The Swiss was Djokovic's last victim of the year as the Serb romped to a 6-3, 6-4 victory in the final of the ATP Tour Finals on Sunday.
A YEAR TO REMEMBER
Matches won by Novak Djokovic this year
Grand Slam titles won - the Australian Open, US Open and Wimbledon, lost in the final of the French Open
Winnings in millions of US dollars
Tournaments in which he failed to reach the final
It was the 28-year-old's 11th title of a golden year that saw the world No. 1 win 82 of his 88 matches, reach a record 15 consecutive finals, lift the Wimbledon, Australian and US Open trophies, earn six Masters 1000 titles and collect more than US$18 million (S$25.4 million) in prize money.
And Djokovic, who is far too competitive to rest on his laurels, is already setting goals to keep himself motivated next year.
His primary aim is to finally end his wait to win the French Open, which remains the one Grand Slam crown to elude him after he suffered a defeat at the hands of Stan Wawrinka earlier this year.
And his secondary mission comes in Rio, when he will go in search of a first Olympics singles gold after winning bronze in Beijing in 2008.
"Roland Garros is always one of the biggest challenges I have every year, but it's not the only one. There are the Olympic Games that are happening every four years," he said.
"Next year is going to be very condensed in terms of scheduling. I will try to do as well as I've done in the last couple of years, always peak at the right moments and always try to perform my best at the biggest events."
But 17-time Grand Slam champion Federer knows just how difficult it will be for Djokovic to emulate his triumphs next year and win even more of the prestigious titles.
"It's hard to play at this pace all the time. You are talking about narrow margins, a break point here and there can change the whole outcome," the Swiss maestro said. "You can't always be on the winning side. Margins are very small at the top.

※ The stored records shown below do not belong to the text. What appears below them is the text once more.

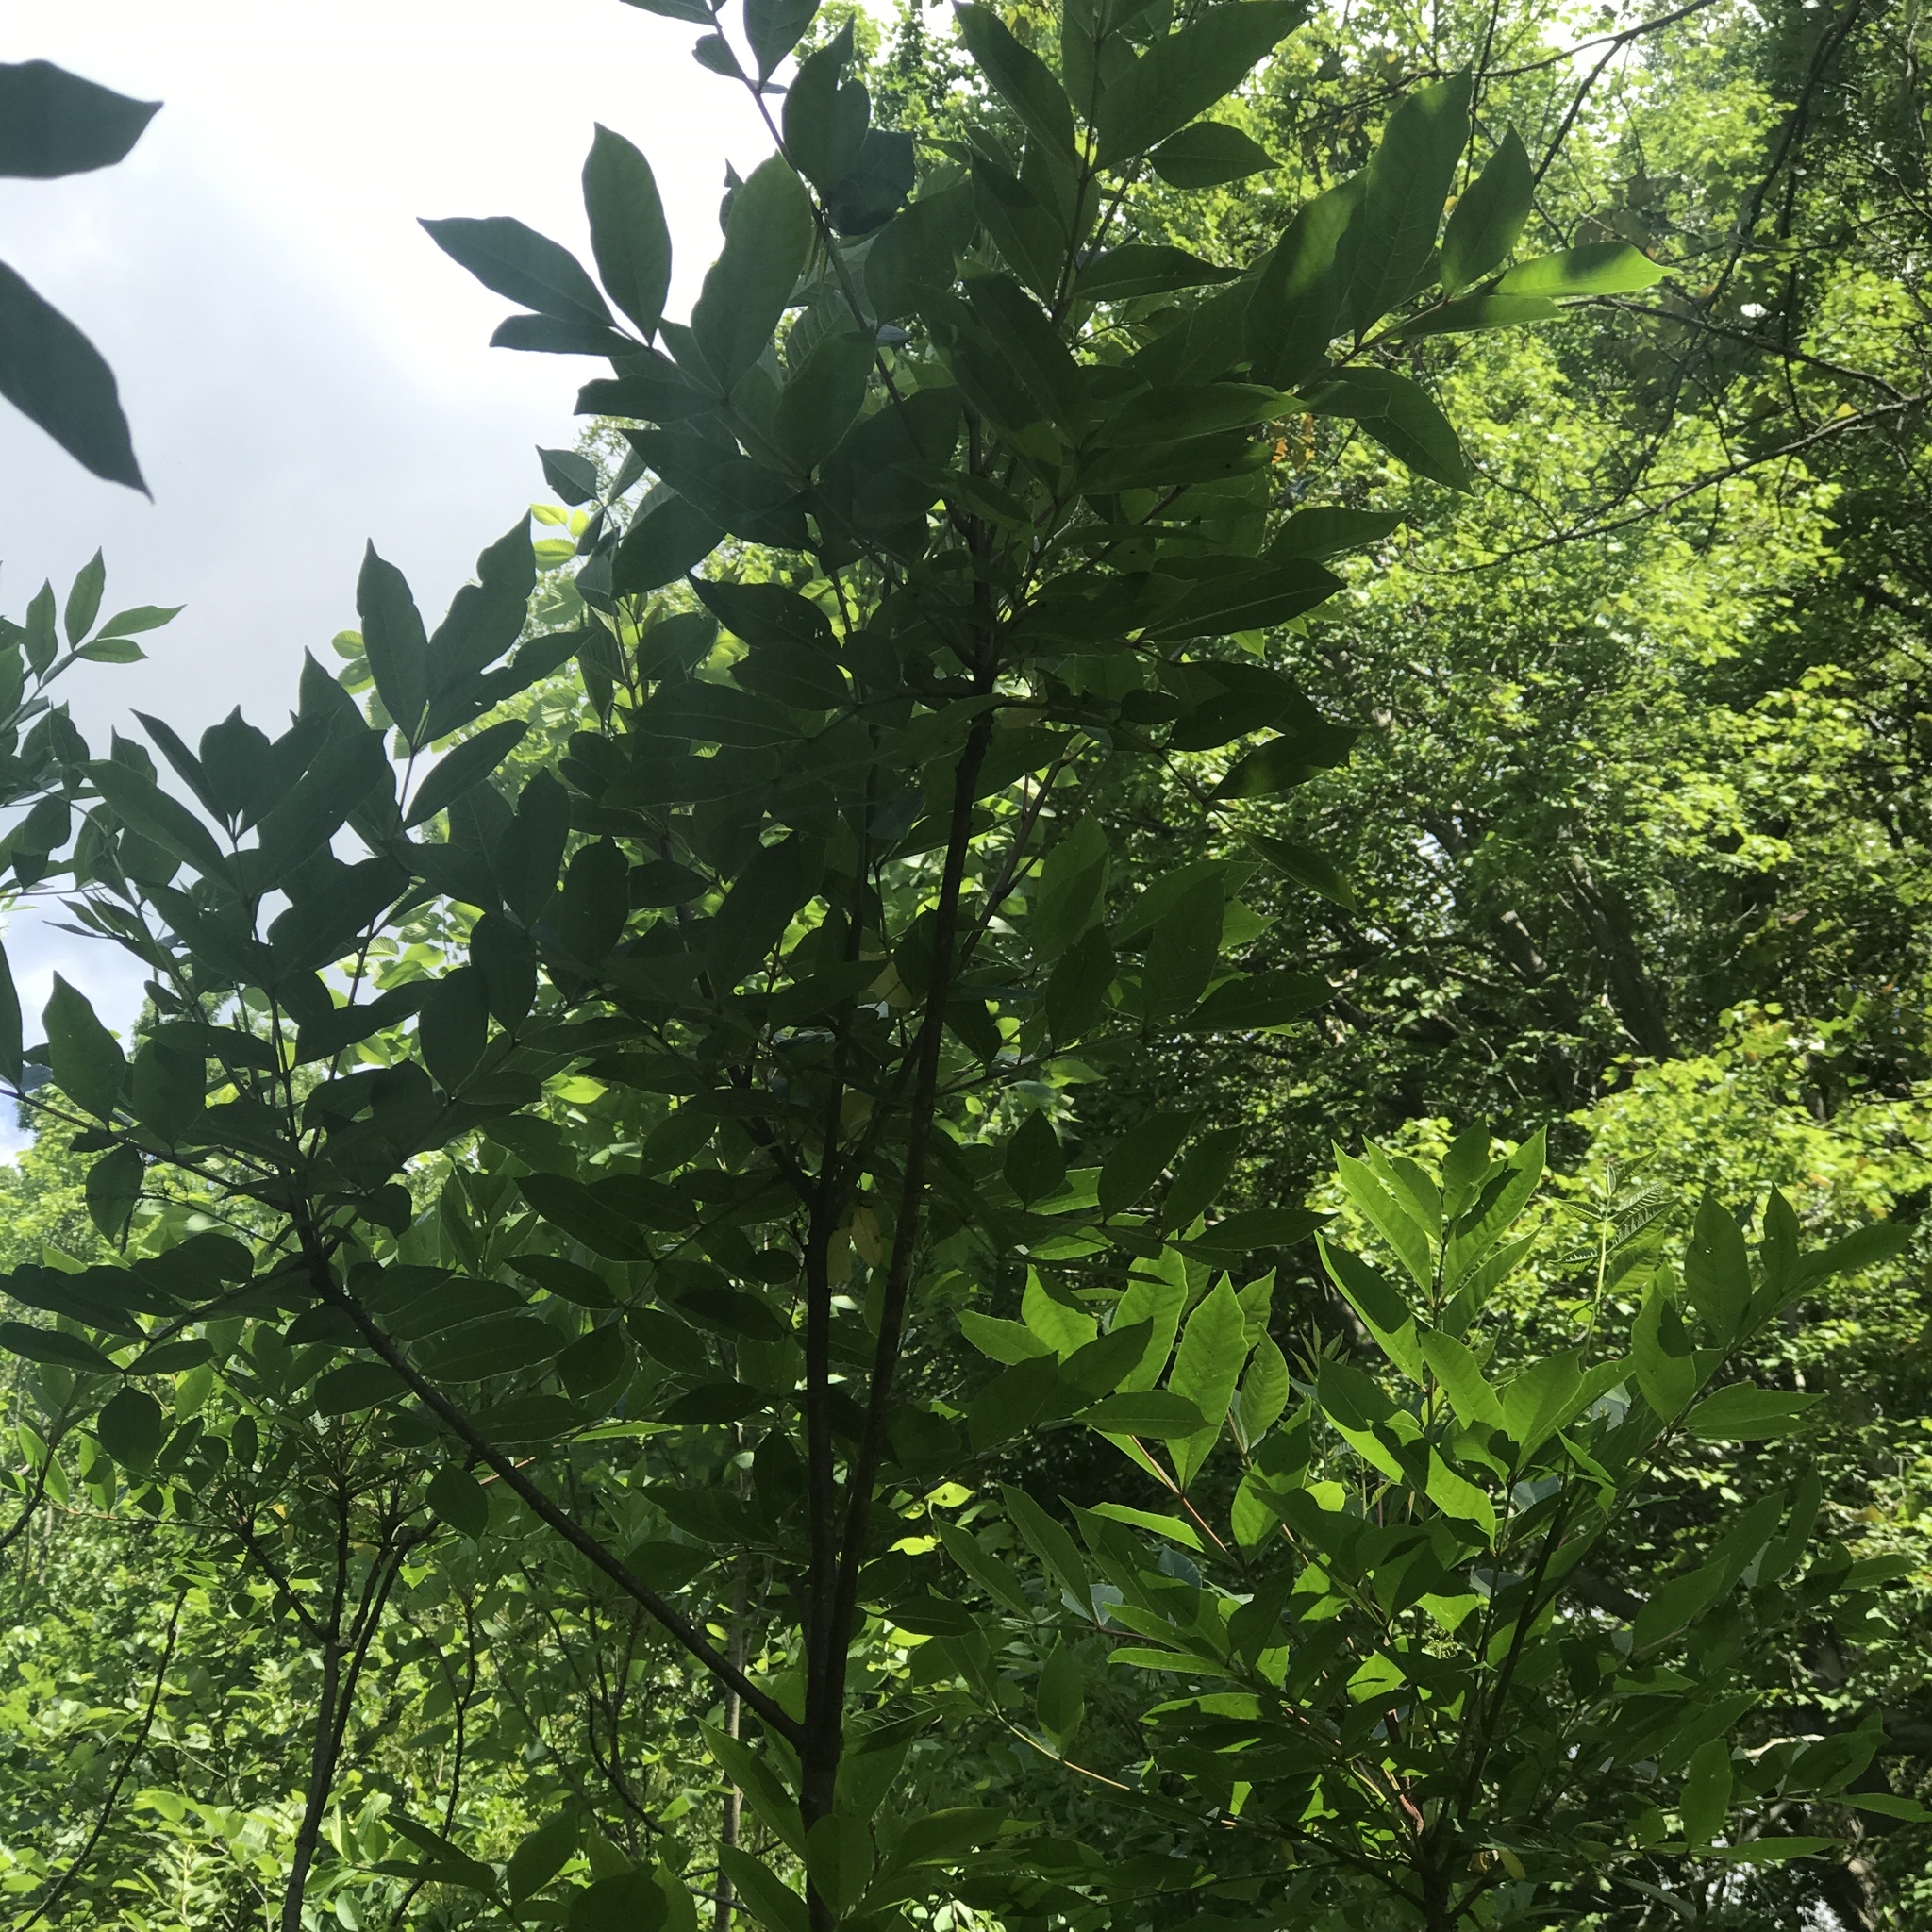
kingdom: Plantae
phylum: Tracheophyta
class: Magnoliopsida
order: Sapindales
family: Anacardiaceae
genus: Toxicodendron
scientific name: Toxicodendron vernix
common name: Poison sumac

"That is why this year of Novak's is amazing. I've been there, Rafa (Nadal) has been there. We both know how hard it is to back it up year after year.
"It's not the first good year for Novak. Certainly he's going into next year with massive confidence. He's playing great.
"It's going to be hard for him to have a bad year, but you can't just repeat a year like this. It takes a lot of effort. You've got to be in shape physically with no injuries whatsoever. Mentally you have to be at your peak at all times. It's not as easy as it seems sometimes."
Djokovic's masterclass under the dome of London's O2 Arena brought him yet another title at the conclusion of arguably the greatest run by any male player.
As he reflected on his incredible 2015 haul, Djokovic admitted it was close to perfection.
"It's been a great season with many highlights. If I can, I would pick the Grand Slam wins, especially the Wimbledon and US Open," he said. "Overall it's been as close to perfection as it can get.
"I'm just blessed and overwhelmed with the emotion and the thrill to be achieving such a great season. It inspires me even more to keep on going and hopefully playing on this level in the future."
He now finds himself in the conversation as one of the greatest of all time. He needs one more Tour Finals title to catch record-holder Federer and seven more Grand Slams to catch the Swiss great's record-breaking total of 17.
"Obviously with the wins I had this season, I put myself in a very good position," Djokovic said. "I'm convinced with this dedication to the sport, I can achieve more. How much, I don't know.
"I don't have a sense of urgency. I just try to be in the moment and see where it takes me."